1. Civil Revisions Nos. 60 of 1961 and 61 of 1961, are being disposed of by a single order, because the point for consideration is common to both.
2. The short facts of the case are that applicant Ranchhoddas bought some shares of Brihan Maharashtra Sugar Syndicate Ltd. Poona from R. M. Karkare (non-petitioner in Revision No. 60 of 1961) and N. V. Godbole (non-petitioner in Revision No. 61 of 1961), and paid the price of shares to the non-petitioners. On the refusal of the Syndicate to transfer the shares in the purchaser's name, the purchaser (who is the petitioner in both the revisions) filed a Suit No. 55 of 1959 in the Court of the Civil Judge Poona, praying that the Sugar Syndicate be directed to enter the name of the plaintiff-purchaser as a share-holder, to strike the names of the non-petitioners from whom the shares have been purchased and thus rectify the Register of the Syndicate. The plaintiff (who is a petitioner in this case) also asked for damages for the wrongful refusal of the Syndicate to substitute the plaintiff's name in the Register.

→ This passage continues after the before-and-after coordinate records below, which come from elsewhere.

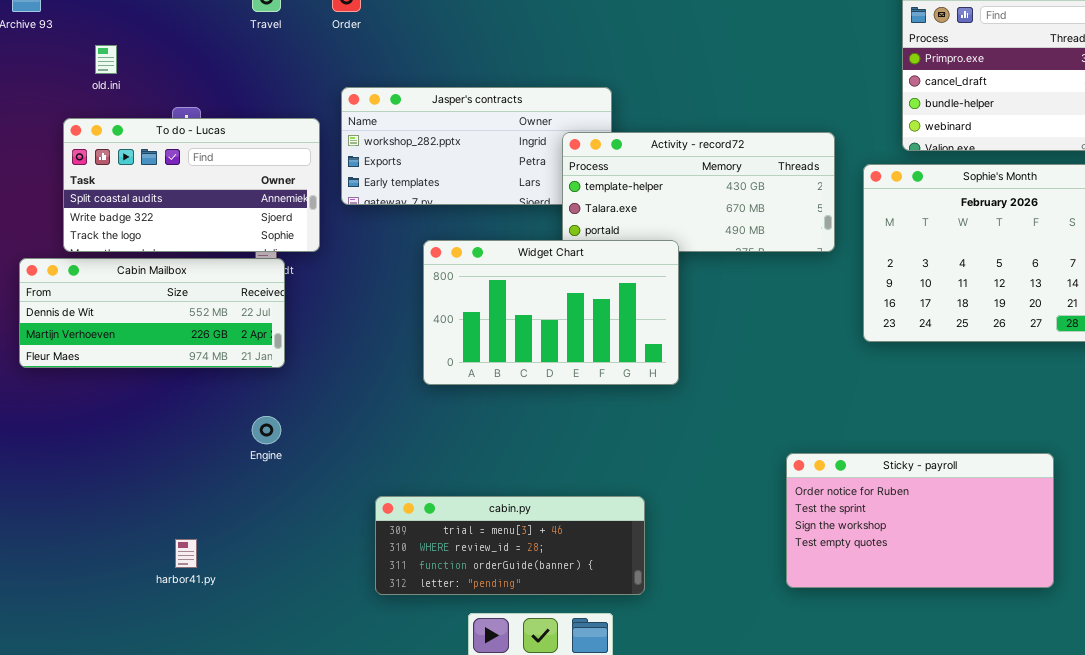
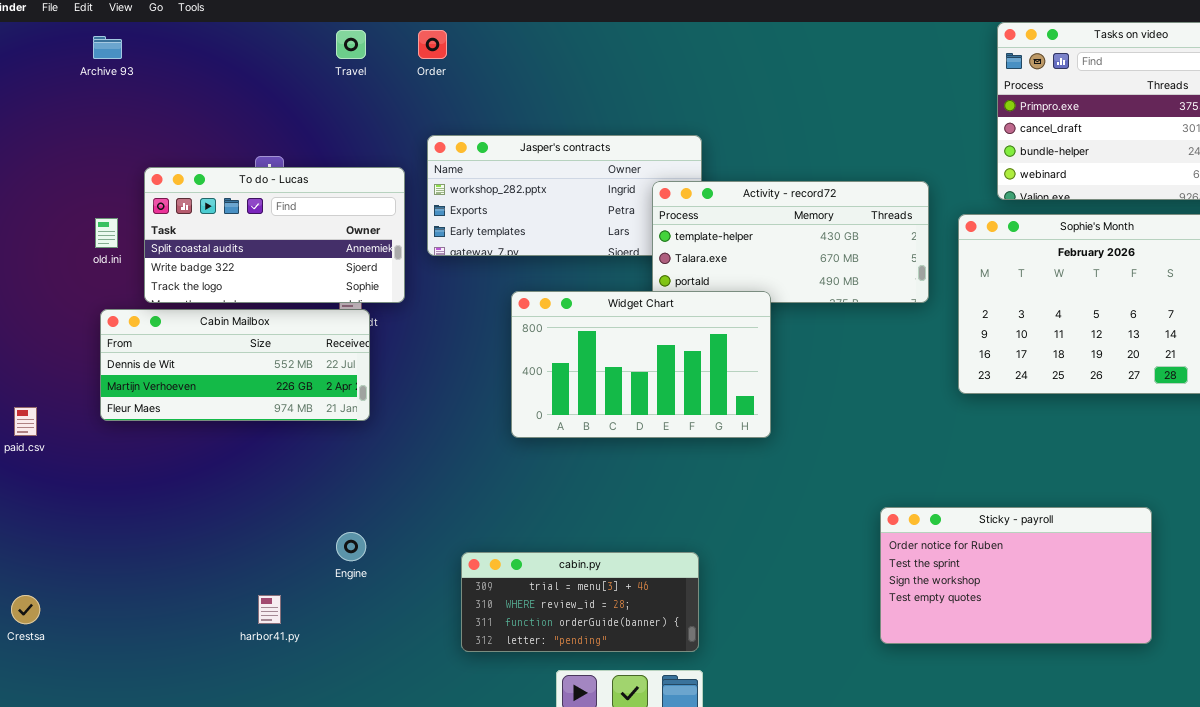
old.ini: [95,45,117,74] -> [95,218,118,248], moved
Engine: [252,416,281,444] -> [336,532,366,561], moved
cabin.py: [375,496,645,595] -> [461,552,699,652], resized

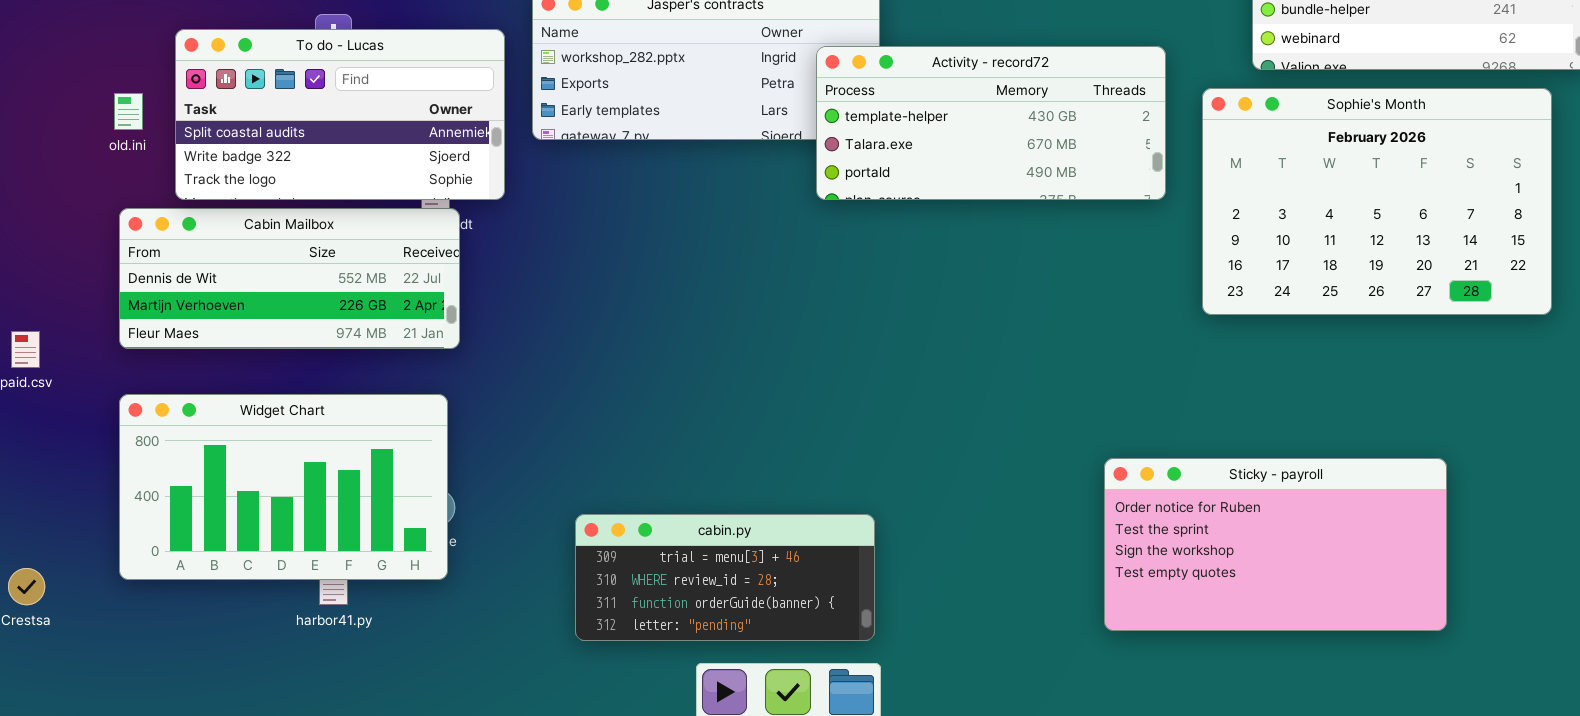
Widget Chart: [511,291,771,438] -> [119,394,448,580], moved

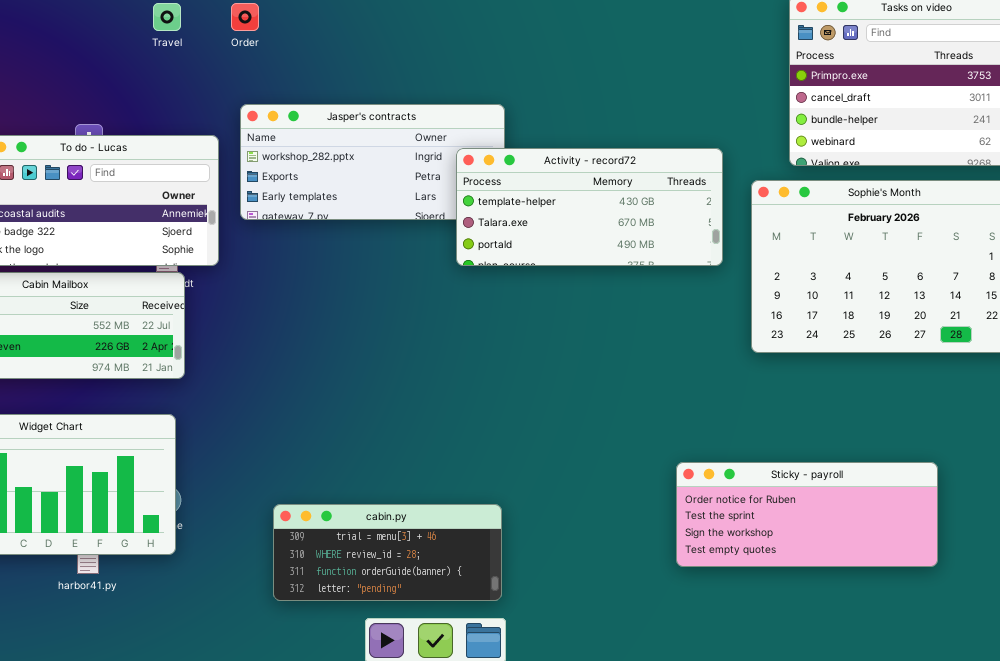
Sticky - payroll: [1104,458,1447,631] -> [676,462,938,567], resized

3. Apart from filing the above suit in Poona, the plaintiff-petitioner filed two suits No. 65 of 1960 and No. 98 of 1960 against the sellers of the shares in Gwalior, on the allegation that even after receiving the price of shares from the petitioner plaintiff, they have been receiving dividends of the shares from the Company (because the Company refused to transfer the shares to the plaintiff) that it be declared that the sellers of the shares (who have received the price of the shares from the plaintiff) are the plaintiff's trustees in respect of the dividends they have received, that they be ordered to give to the plaintiffs the amount of dividends they so received etc. These two suits that have been filed in Gwalior, were stayed by the Civil Judge Second Class under Section 10 of the Civil Procedure Code till the decision of the Poona case. The two revisions have been filed against the stay order passed by the lower Court.
4. From what I have stated above, it would appear that the Poona suit is against the Syndicate,where the prayer is that the Company be ordered to rectify its Register and that damages be awarded against the Syndicate for the wrongful refusal to enter the plaintiff's name in their Register.
5. The plaintiff's suits in Gwalior are on a different footing. They are for a declaration that the amount of dividend which accrued to the sellers and which they received (after receiving the price of shares from the plaintiff) was in trust for the plaintiff and that as such it should be made available to him. The cause of action and the relief in the Poona suit and the Gwalior Suits are different and it cannot be said that the matter in issue between the Poona suit and the Gwalior suits is directly and substantially the same. In this view of the matter the suits filed in Gwalior do not attract the application of Section 10, C. P. C. and the order of the trial Court is manifestly wrong.
6. Reliance is placed by Mr. Karkare on Jai Hind Iron Mart v. Tulsiram Bhagwan Das, AIR 1953 Bom 117 and it is argued by him that in similar circumstances a suit was stayed under Section 10, C. P. C. I am afraid the Bombay case does not help the non-petitioners at all. Chagla, C. J. has said in very clear terms that Section 10, C. P. C. does not contemplate an identity of issues between the two suits and what the section requires is that the matter in the two suits should be substantially the same.
The facts of the Bombay case are that one suit was filed in Calcutta on a contract dated 4-11-51 for the sale of tyres. The plea of the defendant was that because the tyres were not according to specifications, the defendant could not be compelled to take their delivery. After the plaintiff had filed the suit at Calcutta, the defendant of the Calcutta suit filed a suit in Bombay on the basis of the same contract of 4-11-51 against the sellers of tyres on the allegation that because the tyres could not be delivered to the defendant (they being not according to specifications) he was justified in refusing to take their delivery, that in the circumstances, he was entitled to the refund of certain amount in respect of the price that had been already paid. Thus it would appear that in both the suits, the common question was whether the non-acceptance of tyres was justified on the ground that they were not according to the specifications. If it was held in the Calcutta suit that the supply of tyres was not according to specifications, then the finding would have operated as res judicata in the Bombay suit. In the circumstances the Bombay High Court rightly stayed proceedings under Section 10, Civil Procedure Code.
7. But in the present case, in the first place, the suit in Poona and suits in Gwalior do not arise out of the same contract, and, secondly the subject-matter of both the suits is totally different.
8. For reasons stated above, I would allow the revisions and setting aside the order of the stay under Section 10, C. P. C. direct the court below to proceed with the cases. The parties shall bear their own costs.